Human Security and Non-Citizens
Law, Policy and International Affairs
Edited by Alice Edwards
Edited by Carla Ferstman
Publisher: Cambridge University Press
Print Publication Year: 2010
Online Publication Date:February 2011
Chapter DOI: http://dx.doi.org/10.1017/CBO9780511808371.016
Many have written about ‘extraordinary rendition’, a policy which involves the secret detention and subsequent extrajudicial transfer or removal of individuals suspected of links to terrorist activity to countries with poor prison conditions and where interrogation under torture is routine, for the purpose of arrest, detention, and/or interrogation by the receiving state. The policy, which is mainly initiated by the United States, and carried out with the collaboration, complicity, or acquiescence of other governments, abrogates fundamental notions of human rights and due process. However, aspects of the policy have been justified in light of the need to do all that is necessary to address the terrorist threat. As Condoleezza Rice, then US Secretary of State, said in December 2005, ‘[r]endition is a vital tool in combating transnational terrorism’, ‘[r]enditions take terrorists out of action, and save lives’.

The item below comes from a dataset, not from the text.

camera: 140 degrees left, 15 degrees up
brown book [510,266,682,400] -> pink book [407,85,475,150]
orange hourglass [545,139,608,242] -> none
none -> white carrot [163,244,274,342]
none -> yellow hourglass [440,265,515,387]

This chapter considers the framing of security debates post-9/11, in order to analyse how counter-terrorism policies such as extraordinary rendition were able to gain traction and support and to consider why it has been so difficult to apply legal rules to address the underlying rights violations resulting from such policies. It considers the particular mindsets that have underpinned the securitisation of terrorism as well as the inherent vulnerabilities of non- and dual citizens to actions in furtherance of same.

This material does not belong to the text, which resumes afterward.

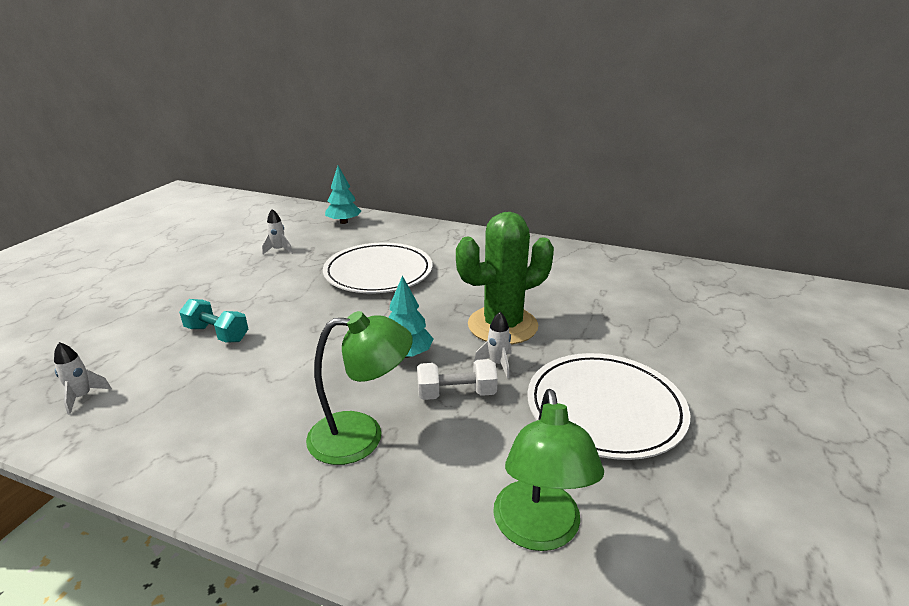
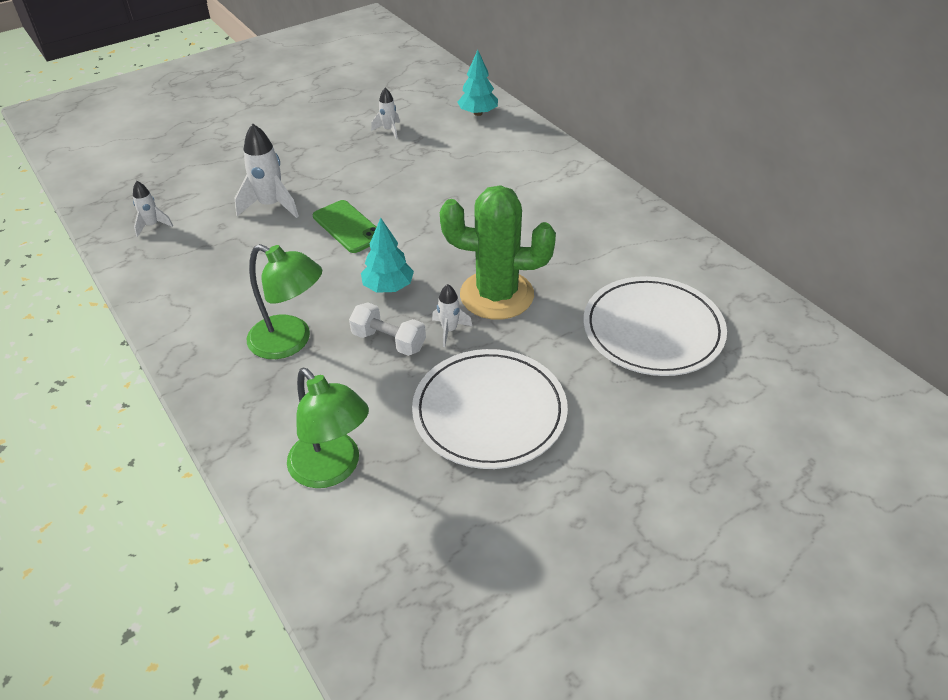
camera: 35 degrees right, 15 degrees up
turquoise dumbbell [179,299,248,343] -> white rocket [235,124,299,218]
white plate [323,242,433,293] -> white plate moved to [583,276,727,376]
green lamp [493,389,604,551] -> green lamp turned 75 degrees counterclockwise [287,368,369,488]
none -> green phone [313,200,376,253]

It is argued that when implementing counter-terrorism strategies, states have firmly rejected the human security paradigm – this has on the one hand exacerbated individuals' vulnerabilities in the counter-terrorism context – it also points to the limited capacity of the human security framework to impact governmental responses in respect of areas which ‘really matter’, or the ability of such an amorphous framework to put a dent in American or indeed other countries' political realism.